*** DATA SECTION ***

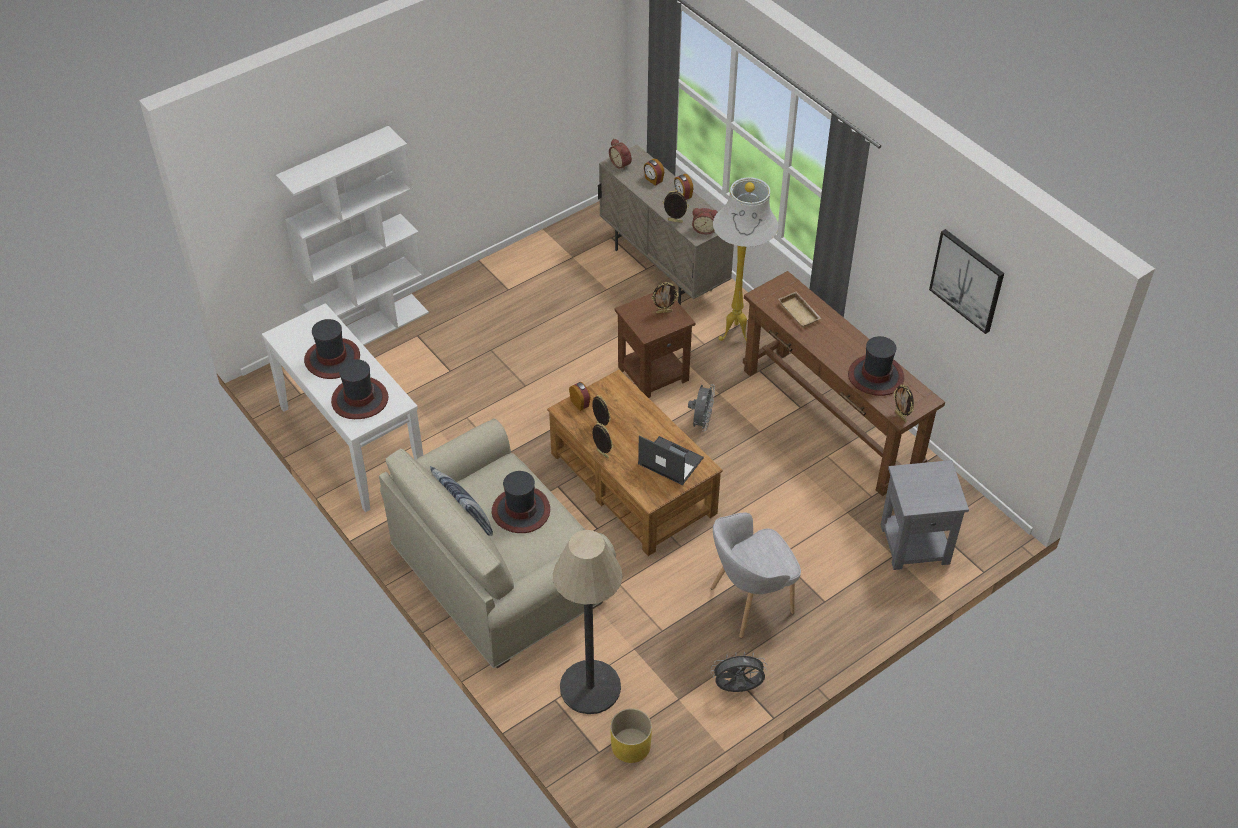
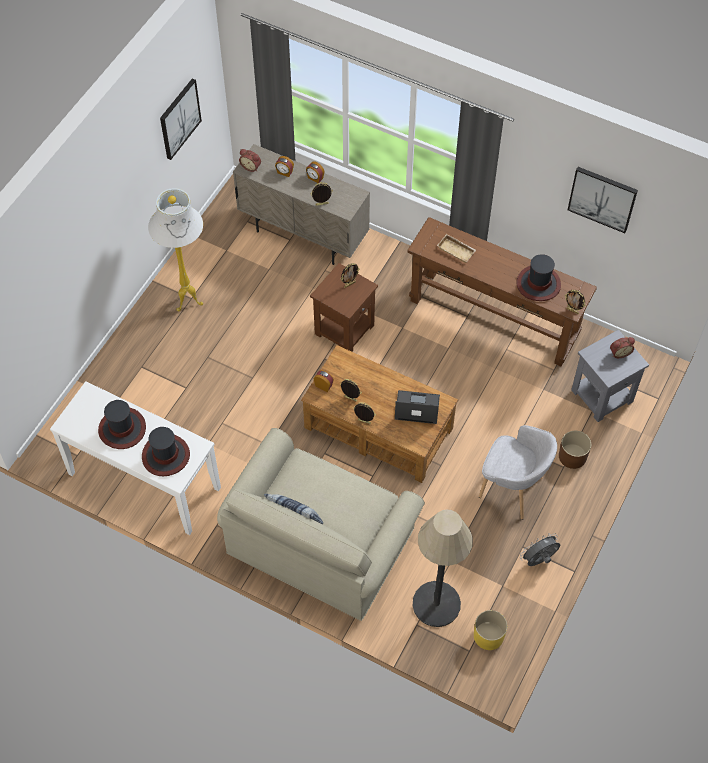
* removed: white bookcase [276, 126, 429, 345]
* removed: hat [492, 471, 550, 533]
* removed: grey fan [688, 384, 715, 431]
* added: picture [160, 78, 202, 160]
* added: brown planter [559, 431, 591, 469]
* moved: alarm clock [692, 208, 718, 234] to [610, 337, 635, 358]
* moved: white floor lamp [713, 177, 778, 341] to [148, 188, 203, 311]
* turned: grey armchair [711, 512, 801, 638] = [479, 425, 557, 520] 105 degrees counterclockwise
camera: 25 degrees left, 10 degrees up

*** End of DATA SECTION ***

Please print all the lines above exactly as given and leave out every picture.

SOLUTION
* removed: white bookcase [276, 126, 429, 345]
* removed: hat [492, 471, 550, 533]
* removed: grey fan [688, 384, 715, 431]
* added: picture [160, 78, 202, 160]
* added: brown planter [559, 431, 591, 469]
* moved: alarm clock [692, 208, 718, 234] to [610, 337, 635, 358]
* moved: white floor lamp [713, 177, 778, 341] to [148, 188, 203, 311]
* turned: grey armchair [711, 512, 801, 638] = [479, 425, 557, 520] 105 degrees counterclockwise
camera: 25 degrees left, 10 degrees up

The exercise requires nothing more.